Ireland achieves 7.7% growth in wake of debt crisis

Ireland's economy is growing at a rapid pace last experienced at the tail-end of the Celtic Tiger boom, government statisticians reported Thursday as economists declared that the country's debt crisis was dead and buried.

Rapid growth of economy helps pare deficit

A statue of author James Joyce overlooks shoppers on Dublin's North Earl Street. Joblessness has dropped to 11.1 per cent as the economy recovers. (Shawn Pogatchnik/Associated Press)

Ireland's economy is growing at a rapid pace last experienced at the tail-end of the Celtic Tiger boom, government statisticians reported Thursday as economists declared that the country's debt crisis was dead and buried.

The report from the Central Statistics Office said gross domestic product grew 7.7 per cent from July 2013 to June 2014, the biggest annual rate of growth since early 2007. It said quarterly GDP rose 1.5 per cent versus the January-March quarter.

Finance Minister Michael Noonan said the figures suggested that Ireland would record around 4.5 per cent GDP growth this year, accelerating the country's escape from debt woes that forced it to take a 2010-2013 international bailout. Earlier this year, Noonan forecast growth of just 2.1 per cent.

Credit ratings rising

Ireland has already resumed borrowing normally and its credit ratings are rising, as evidenced by Thursday's treasury sale of three-month debt securities at an effective interest rate of zero per cent. The faster Ireland's economy grows, the more easily and cheaply it can refinance its debts on bond markets.
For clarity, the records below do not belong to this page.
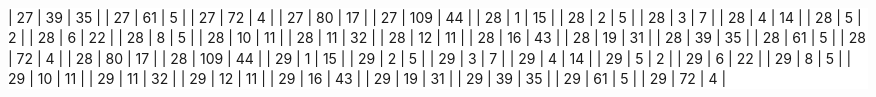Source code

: | 27 | 39 | 35 |
| 27 | 61 | 5 |
| 27 | 72 | 4 |
| 27 | 80 | 17 |
| 27 | 109 | 44 |
| 28 | 1 | 15 |
| 28 | 2 | 5 |
| 28 | 3 | 7 |
| 28 | 4 | 14 |
| 28 | 5 | 2 |
| 28 | 6 | 22 |
| 28 | 8 | 5 |
| 28 | 10 | 11 |
| 28 | 11 | 32 |
| 28 | 12 | 11 |
| 28 | 16 | 43 |
| 28 | 19 | 31 |
| 28 | 39 | 35 |
| 28 | 61 | 5 |
| 28 | 72 | 4 |
| 28 | 80 | 17 |
| 28 | 109 | 44 |
| 29 | 1 | 15 |
| 29 | 2 | 5 |
| 29 | 3 | 7 |
| 29 | 4 | 14 |
| 29 | 5 | 2 |
| 29 | 6 | 22 |
| 29 | 8 | 5 |
| 29 | 10 | 11 |
| 29 | 11 | 32 |
| 29 | 12 | 11 |
| 29 | 16 | 43 |
| 29 | 19 | 31 |
| 29 | 39 | 35 |
| 29 | 61 | 5 |
| 29 | 72 | 4 |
"These latest numbers are gangbusters," said Alan McQuaid, chief economist at Merrion Stockbrokers in Dublin, who expects Ireland to post the best growth figures this year in the 18-nation zone that uses the euro currency. He said Ireland's unusually strong exposure to Britain and the United States, its two biggest export markets, was driving improvements.

Noonan said he still intends to impose further cuts, on top of a new water tax being rolled out nationwide this month, to reduce Ireland's 2015 deficit below the eurozone limit of three per cent of GDP.
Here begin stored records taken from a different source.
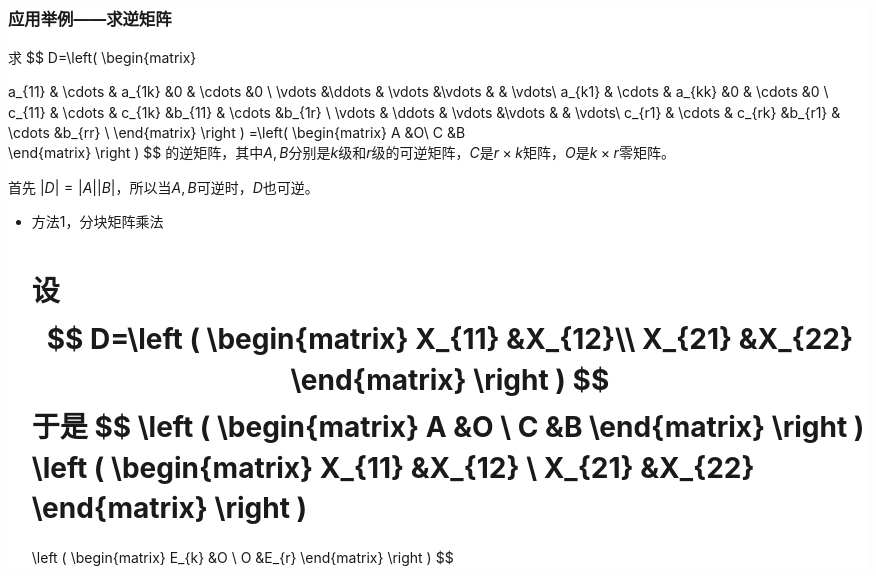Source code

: ### 应用举例——求逆矩阵

求
$$
D=\left(
  \begin{matrix}
  
   a_{11}  & \cdots & a_{1k} &0       & \cdots  &0  \\
   \vdots  &\ddots  & \vdots  &\vdots  &        & \vdots\\
   a_{k1}  & \cdots & a_{kk} &0        & \cdots &0   \\
   c_{11}  & \cdots & c_{1k} &b_{11}   & \cdots &b_{1r}   \\
   \vdots  & \ddots & \vdots &\vdots   &        & \vdots\\
    c_{r1} & \cdots & c_{rk} &b_{r1}  & \cdots  &b_{rr}   \\
  \end{matrix} 
\right
)
=\left(
  \begin{matrix}
    A  &O\\
    C  &B  
  \end{matrix} 
\right
)
$$
的逆矩阵，其中$A,B$分别是$k$级和$r$级的可逆矩阵，$C$是$r \times k$矩阵，$O$是$k \times r$零矩阵。

首先 $|D|=|A||B|$，所以当$A,B$可逆时，$D$也可逆。

- 方法1，分块矩阵乘法

  设
  $$
  D=\left (
    \begin{matrix}
      X_{11}  &X_{12}\\
      X_{21}  &X_{22} 
    \end{matrix} 
  \right
  )
  $$
  于是
  $$
  \left (
    \begin{matrix}
     A &O  \\
     C  &B
    \end{matrix} 
  \right
  ) 
  \left (
    \begin{matrix}
     X_{11}  &X_{12} \\
     X_{21} &X_{22}
    \end{matrix} 
  \right
  )
  =
  \left (
    \begin{matrix}
     E_{k}  &O \\
     O &E_{r}
    \end{matrix} 
  \right
  )
  $$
A bigger-than-expected GDP figure will make it easier for Ireland to achieve its deficit targets, because it means the country can carry higher levels of deficit spending and still meet, or exceed, its targets relative to the unexpectedly large size of an expanding economy. It also means stronger than expected tax collections and lower costs on welfare payments as the employment market recovers.

Deficit hit record in 2010

Ireland had been forced to flee the bond markets and seek emergency loans from European Union partners and the International Monetary Fund in 2010 as its deficit soared over 32 per cent, a European Union record, amid declining growth and overwhelming bank-rescue costs. The rapid Irish turnaround has confounded critics of austerity who have argued that a country cannot cut its way to economic recovery.

Ireland's lobbying group for employers, the Irish Business and Employers Confederation, called on Noonan to minimize further austerity measures and provide tax breaks in his 2015 budget being unveiled next month.

The group's chief economist, Fergal O'Brien, said Thursday's unexpectedly strong growth figures demonstrated "that our great recession can be consigned to the history books."

He argued that Ireland — which has imposed six straight years of austerity budgets since its credit-fueled property bubble burst, driving Irish banks and eventually the government to the brink of insolvency — "does not need any additional austerity measures to fix the public finances. It needs to keep a steady hand on expenditure, but has the capacity to cut taxes on budget day."

Joblessness dropping

Irish unemployment has been slowly declining from a 2012 peak of 15.1 per cent and today stands at 11.2 per cent, a six-year low.

Noonan said he would offer budget incentives to generate jobs and woo back university-educated 20-somethings, who have been emigrating in their tens of thousands annually since the decade-long Celtic Tiger boom collapsed in 2008. But he ruled out a generous budget because he didn't want to fuel another bubble economy.

Conall Mac Coille, chief economist at Davy Stockbrokers in Dublin, cited the breadth of growth as a particular reason for optimism.

"Every part of the economy — the export sector, construction, consumer spending — it's all picking up together and that's giving you these really strong growth rates," he said.